Yury Selivanov <yseliva...@gmail.com> added the comment:

I've pushed a new version of the patch that I intend to merge tomorrow.

The last version has only one minor change: it uses fast-path for "slightly" 
non-compact dicts too (dicts don't use *at most* 3 entries).  This protects us 
from pathological cases when a huge dict being almost emptied with pop/del and 
then gets copied -- we indeed want the copy to be compact.

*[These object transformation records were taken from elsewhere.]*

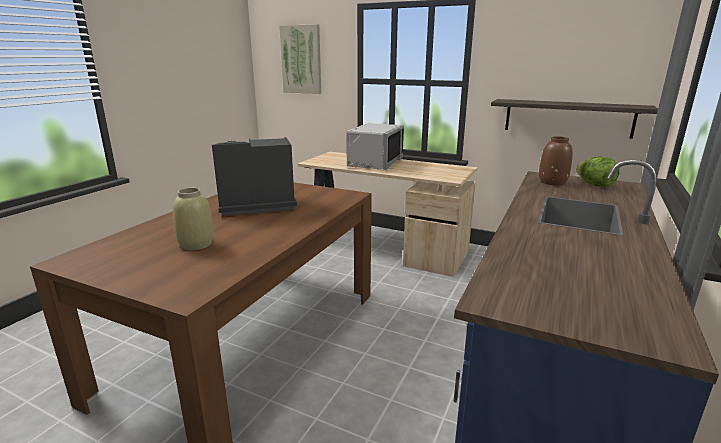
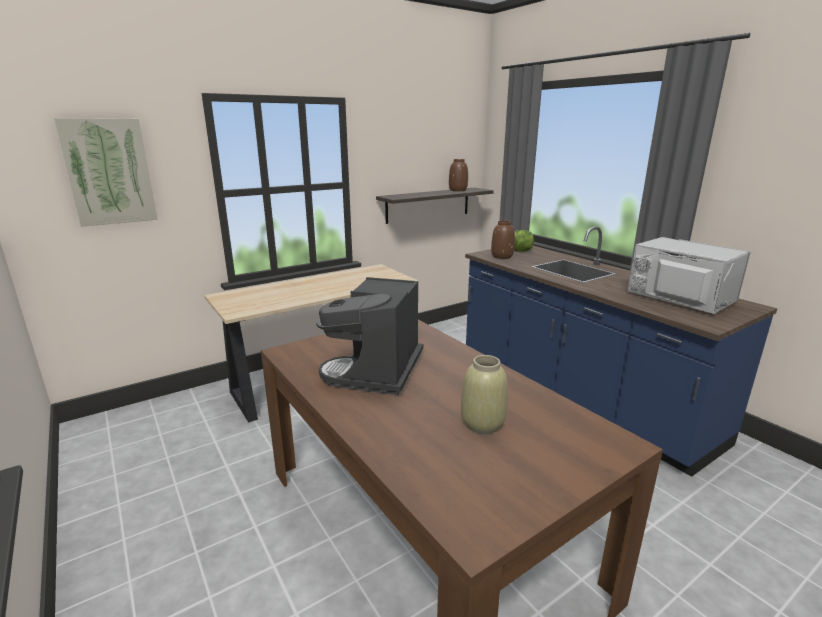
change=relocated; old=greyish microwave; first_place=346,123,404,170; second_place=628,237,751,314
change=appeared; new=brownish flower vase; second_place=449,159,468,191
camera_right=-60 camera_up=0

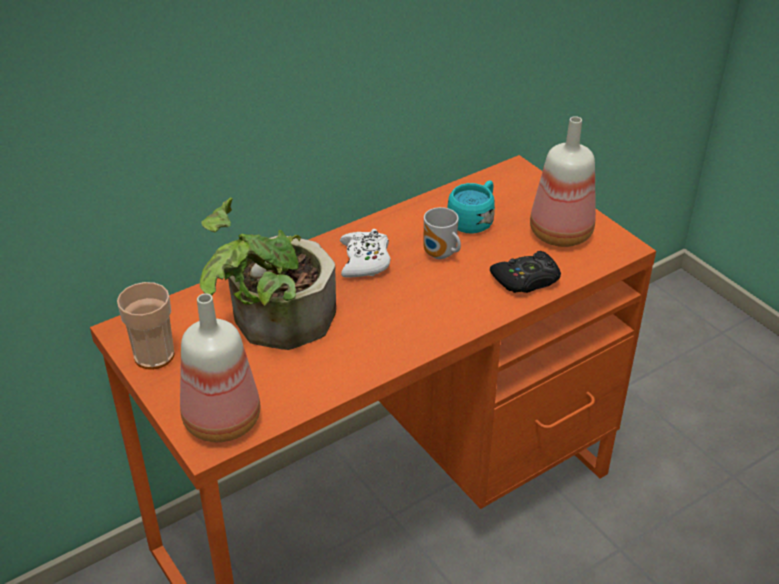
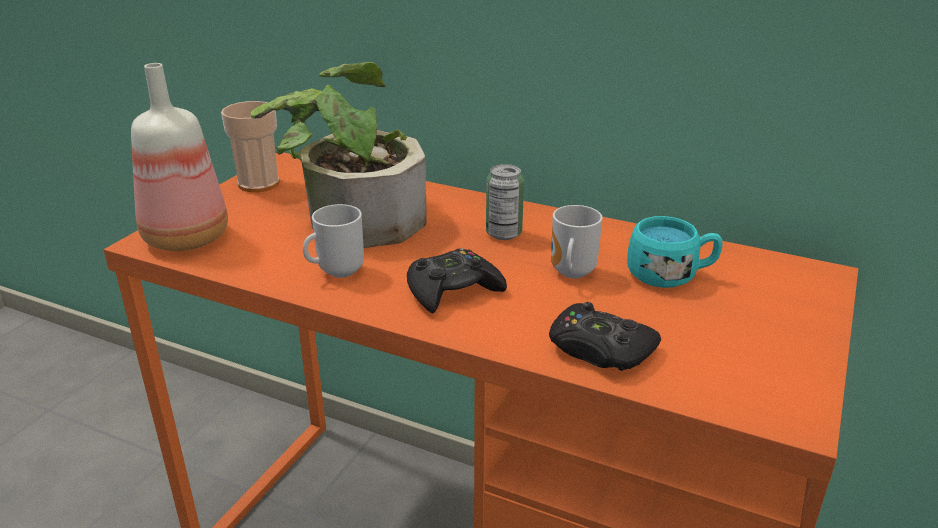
change=missing; old=beverage bottle; first_place=530,116,596,247
change=exchanged; old=whitish game controller; new=can; first_place=340,229,391,278; second_place=486,164,524,240
change=appeared; new=tea mug; second_place=303,204,364,278
change=appeared; new=blackish game controller; second_place=407,248,507,313
camera_right=60 camera_up=-10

Although I believe that the real issue is that del and pop don't compact dicts 
from time to time, but I don't want that issue to hold off this patch in any 
way.

> If you will make dict copying removing holes and extend your patch to dict 
> constructor, it could be more useful.

It's already useful -- I'm supporting a large code base (>0.5M LOC) which uses 
dict.copy() extensively, and it shows up in profile.  I've seen it in many 
other places (particularly ORMs love to store information in dicts and use 
dict.copy() to track dirty state/changes).  Please don't say that dict.copy() 
is not a common operation or that dict(other_dict) is more common than 
other_dict.copy() -- that's simply incorrect.

> The side effect of this patch is making dict.copy() atomic. This is a worthy 
> feature if extent it to dict constructor.

I agree.  I'll work on that later in a follow-up PR.  Let's move in small steps.